*Objetivo do exercício*:
Transcreva sem qualquer alteração o trecho do texto sobre justiça e direito que vai de "A Lei de família" até "pública de tutela.", incluindo esses dois extremos.

*Documento de origem*:
|---|

A justiça não deve nunca ficar refém do direito, é o direito que deve mudar quando não se alcança a justiça e nunca o contrário. Enquanto que o direito é relativo, a justiça é um conceito absoluto.
No meu trabalho como defensor dos direitos humanos encontro-me sempre com situações em que a justiça é relegada ao último plano e o direito elogiado em detrimento daquele. Este é o primeiro dos problemas do legalismo jurídico: preocupação em aplicar leis a fim de obedecer os formalismos legais exigidos mesmo que para tal tenhamos que sacrificar a justiça.
A Lei de família moçambicana, equipara a união de facto ao casamento só para os efeitos patrimoniais, isso depois de união estável de pelo menos um ano, sendo que, para que ela produza outros efeitos semelhantes o matrimonio civilmente reconhecido, o casal deve transcrever a união na instituição pública de tutela.
Uma das grandes lacunas dessa lei é que não conseguiu proteger o lar familiar de um casal em união de facto contra a vontade de uma das partes contrair um novo casamento. Ou seja, a união de facto não impede o novo casamento de cada uma das partes.
Os vários exemplos com que já me deparei no trabalho, dão conta de famílias que tendo vivido juntos cinco, dez ou mesmo quinze anos, uma das partes simplesmente comunica que dentro de dois ou três dias vai contrair o matrimonio com outra mulher ou com outro homem. Alguns nem mesmo comunicam, simplesmente saem e se casam.

|---|

Registos de uma coleção de dados:
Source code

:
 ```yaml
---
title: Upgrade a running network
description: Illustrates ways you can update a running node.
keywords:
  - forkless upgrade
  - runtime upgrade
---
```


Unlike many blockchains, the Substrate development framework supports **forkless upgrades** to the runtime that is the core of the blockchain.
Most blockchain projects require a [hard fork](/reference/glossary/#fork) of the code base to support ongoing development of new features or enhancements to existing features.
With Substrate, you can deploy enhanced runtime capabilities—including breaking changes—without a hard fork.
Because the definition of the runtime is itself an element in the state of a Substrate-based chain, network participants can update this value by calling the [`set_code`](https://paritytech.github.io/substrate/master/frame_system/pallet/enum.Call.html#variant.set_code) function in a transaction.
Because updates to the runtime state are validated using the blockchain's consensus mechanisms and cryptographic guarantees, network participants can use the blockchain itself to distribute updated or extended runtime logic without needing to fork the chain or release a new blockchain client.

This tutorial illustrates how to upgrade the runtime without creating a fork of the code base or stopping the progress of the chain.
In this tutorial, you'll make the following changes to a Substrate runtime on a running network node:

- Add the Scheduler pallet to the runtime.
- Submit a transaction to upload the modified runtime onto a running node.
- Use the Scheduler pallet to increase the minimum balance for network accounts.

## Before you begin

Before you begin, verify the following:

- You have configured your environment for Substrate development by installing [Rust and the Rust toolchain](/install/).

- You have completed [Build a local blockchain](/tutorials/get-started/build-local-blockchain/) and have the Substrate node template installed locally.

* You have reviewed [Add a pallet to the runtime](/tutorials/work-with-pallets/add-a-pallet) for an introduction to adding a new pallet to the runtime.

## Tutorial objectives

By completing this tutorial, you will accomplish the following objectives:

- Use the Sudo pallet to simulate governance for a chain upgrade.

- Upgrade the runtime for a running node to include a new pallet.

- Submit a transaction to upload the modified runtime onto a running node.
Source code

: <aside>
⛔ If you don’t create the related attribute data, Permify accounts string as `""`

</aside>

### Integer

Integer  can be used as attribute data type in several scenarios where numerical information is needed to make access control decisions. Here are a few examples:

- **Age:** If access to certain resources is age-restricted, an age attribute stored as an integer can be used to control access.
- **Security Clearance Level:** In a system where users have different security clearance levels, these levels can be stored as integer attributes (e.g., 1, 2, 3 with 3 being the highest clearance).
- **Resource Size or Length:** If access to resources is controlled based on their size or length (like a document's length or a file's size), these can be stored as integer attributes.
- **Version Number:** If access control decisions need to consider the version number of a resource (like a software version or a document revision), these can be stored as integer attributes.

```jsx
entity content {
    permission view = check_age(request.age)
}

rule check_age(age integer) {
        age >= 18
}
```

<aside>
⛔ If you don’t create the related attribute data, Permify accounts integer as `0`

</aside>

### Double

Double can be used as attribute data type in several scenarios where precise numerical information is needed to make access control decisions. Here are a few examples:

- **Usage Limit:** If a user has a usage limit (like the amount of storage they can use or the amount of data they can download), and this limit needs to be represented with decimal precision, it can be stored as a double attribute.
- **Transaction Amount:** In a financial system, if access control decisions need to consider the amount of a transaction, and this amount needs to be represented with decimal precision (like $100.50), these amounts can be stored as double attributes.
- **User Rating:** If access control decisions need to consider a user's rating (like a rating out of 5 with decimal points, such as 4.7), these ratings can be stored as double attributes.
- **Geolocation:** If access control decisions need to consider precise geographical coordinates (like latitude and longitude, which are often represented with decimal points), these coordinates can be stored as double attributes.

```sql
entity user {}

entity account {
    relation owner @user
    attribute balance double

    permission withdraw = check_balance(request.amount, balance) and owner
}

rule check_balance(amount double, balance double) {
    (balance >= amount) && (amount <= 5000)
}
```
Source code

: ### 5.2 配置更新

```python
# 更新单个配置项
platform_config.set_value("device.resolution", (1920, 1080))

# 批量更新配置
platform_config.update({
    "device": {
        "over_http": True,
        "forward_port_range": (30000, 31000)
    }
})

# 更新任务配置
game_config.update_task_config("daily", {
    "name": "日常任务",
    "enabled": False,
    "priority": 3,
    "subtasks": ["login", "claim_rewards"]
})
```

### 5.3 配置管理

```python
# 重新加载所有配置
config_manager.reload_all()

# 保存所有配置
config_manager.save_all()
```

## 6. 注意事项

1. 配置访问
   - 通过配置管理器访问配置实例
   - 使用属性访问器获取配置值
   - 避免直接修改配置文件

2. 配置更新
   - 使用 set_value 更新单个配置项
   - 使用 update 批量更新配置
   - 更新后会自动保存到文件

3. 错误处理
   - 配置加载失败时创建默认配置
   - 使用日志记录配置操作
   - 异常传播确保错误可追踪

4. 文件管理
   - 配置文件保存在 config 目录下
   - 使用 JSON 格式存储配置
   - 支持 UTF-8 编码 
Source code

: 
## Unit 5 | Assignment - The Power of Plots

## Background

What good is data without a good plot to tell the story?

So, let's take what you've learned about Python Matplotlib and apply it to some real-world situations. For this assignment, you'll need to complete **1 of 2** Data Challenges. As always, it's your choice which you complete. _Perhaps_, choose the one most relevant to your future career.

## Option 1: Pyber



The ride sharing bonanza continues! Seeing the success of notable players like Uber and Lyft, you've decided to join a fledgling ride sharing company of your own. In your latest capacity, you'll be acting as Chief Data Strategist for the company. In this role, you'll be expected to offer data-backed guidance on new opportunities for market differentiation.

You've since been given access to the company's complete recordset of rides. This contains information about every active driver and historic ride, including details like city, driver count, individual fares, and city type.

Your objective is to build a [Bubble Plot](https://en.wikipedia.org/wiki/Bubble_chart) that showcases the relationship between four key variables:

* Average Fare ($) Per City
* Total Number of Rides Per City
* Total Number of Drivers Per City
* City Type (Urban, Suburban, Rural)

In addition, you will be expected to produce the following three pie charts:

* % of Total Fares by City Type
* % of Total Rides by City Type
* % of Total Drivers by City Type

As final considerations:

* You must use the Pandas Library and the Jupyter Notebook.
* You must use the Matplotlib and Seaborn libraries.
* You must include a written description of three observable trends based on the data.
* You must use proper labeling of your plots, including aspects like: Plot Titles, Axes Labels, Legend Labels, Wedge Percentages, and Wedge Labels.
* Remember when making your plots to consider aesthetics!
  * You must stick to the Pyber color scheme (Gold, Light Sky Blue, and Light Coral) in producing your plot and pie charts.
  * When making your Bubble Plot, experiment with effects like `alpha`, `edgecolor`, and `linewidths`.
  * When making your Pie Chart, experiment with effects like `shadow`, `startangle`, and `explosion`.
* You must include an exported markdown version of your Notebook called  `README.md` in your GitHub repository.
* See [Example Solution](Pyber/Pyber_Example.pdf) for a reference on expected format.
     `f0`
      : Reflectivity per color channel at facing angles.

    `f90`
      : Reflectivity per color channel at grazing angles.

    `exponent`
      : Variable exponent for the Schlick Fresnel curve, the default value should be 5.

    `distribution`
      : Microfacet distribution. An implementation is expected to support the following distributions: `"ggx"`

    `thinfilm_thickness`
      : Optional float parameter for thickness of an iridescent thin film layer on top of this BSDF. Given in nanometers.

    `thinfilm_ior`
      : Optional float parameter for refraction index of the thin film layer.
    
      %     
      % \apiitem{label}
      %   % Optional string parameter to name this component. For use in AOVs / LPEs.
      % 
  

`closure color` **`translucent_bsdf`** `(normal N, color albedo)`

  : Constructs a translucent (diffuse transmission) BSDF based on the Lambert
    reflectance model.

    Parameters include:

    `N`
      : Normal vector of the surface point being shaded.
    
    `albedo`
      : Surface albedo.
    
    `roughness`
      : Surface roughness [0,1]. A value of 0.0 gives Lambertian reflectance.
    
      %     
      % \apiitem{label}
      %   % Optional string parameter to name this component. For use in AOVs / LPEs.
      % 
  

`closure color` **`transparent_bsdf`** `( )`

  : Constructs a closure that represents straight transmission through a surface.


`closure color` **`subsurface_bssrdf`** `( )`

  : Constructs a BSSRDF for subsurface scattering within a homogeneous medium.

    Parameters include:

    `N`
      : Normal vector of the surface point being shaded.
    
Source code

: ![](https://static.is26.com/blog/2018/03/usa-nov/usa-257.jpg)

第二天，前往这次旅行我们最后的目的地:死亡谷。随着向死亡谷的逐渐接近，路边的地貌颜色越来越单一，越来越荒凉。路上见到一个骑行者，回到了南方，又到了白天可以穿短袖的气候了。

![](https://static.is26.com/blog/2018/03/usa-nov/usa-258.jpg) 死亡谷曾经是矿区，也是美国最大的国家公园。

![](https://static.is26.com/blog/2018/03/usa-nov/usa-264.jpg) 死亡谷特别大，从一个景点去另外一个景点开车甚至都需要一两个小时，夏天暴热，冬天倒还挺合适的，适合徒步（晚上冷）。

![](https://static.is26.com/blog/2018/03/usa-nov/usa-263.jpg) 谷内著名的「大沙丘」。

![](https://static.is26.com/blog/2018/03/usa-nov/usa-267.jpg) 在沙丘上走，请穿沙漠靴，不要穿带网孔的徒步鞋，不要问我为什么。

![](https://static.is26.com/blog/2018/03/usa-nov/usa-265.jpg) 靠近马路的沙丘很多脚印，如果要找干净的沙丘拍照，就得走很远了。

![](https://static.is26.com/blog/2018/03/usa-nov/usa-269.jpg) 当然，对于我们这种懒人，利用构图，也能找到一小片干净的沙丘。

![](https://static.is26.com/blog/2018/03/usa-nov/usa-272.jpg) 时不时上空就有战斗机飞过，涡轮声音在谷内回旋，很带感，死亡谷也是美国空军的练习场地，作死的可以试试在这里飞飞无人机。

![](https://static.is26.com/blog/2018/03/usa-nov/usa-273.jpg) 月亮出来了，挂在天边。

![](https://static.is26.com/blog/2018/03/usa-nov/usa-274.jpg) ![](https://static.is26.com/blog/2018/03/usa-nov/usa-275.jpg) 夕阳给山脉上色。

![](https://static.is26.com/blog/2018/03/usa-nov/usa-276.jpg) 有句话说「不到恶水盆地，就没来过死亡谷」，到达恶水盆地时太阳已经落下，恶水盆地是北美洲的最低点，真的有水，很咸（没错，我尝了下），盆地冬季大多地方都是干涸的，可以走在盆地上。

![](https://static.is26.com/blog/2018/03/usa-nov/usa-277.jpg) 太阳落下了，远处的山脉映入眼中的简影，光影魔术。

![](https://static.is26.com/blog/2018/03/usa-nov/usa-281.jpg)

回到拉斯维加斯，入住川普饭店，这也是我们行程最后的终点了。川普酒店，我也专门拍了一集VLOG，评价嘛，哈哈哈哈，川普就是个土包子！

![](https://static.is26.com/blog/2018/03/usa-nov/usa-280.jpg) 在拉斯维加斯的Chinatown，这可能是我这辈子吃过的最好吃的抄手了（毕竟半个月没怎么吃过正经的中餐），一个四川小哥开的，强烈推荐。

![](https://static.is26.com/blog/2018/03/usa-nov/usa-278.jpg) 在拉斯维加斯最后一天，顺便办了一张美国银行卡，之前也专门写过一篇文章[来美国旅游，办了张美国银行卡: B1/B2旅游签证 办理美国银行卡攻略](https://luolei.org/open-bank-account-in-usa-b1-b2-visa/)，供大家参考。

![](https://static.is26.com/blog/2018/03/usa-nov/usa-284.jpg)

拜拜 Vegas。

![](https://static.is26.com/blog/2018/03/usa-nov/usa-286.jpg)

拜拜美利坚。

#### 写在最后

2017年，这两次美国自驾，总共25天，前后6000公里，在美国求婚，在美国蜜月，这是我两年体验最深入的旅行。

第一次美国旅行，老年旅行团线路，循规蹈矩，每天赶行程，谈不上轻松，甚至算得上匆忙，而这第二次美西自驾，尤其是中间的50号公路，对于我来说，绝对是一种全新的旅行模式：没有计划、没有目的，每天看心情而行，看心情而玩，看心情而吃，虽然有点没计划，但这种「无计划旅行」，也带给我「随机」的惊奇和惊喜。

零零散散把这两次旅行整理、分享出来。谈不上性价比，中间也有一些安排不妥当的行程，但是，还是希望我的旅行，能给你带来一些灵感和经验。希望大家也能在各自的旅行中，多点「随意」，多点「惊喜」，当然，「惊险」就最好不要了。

|---|

*Solução do exercício*:
A Lei de família moçambicana, equipara a união de facto ao casamento só para os efeitos patrimoniais, isso depois de união estável de pelo menos um ano, sendo que, para que ela produza outros efeitos semelhantes o matrimonio civilmente reconhecido, o casal deve transcrever a união na instituição pública de tutela.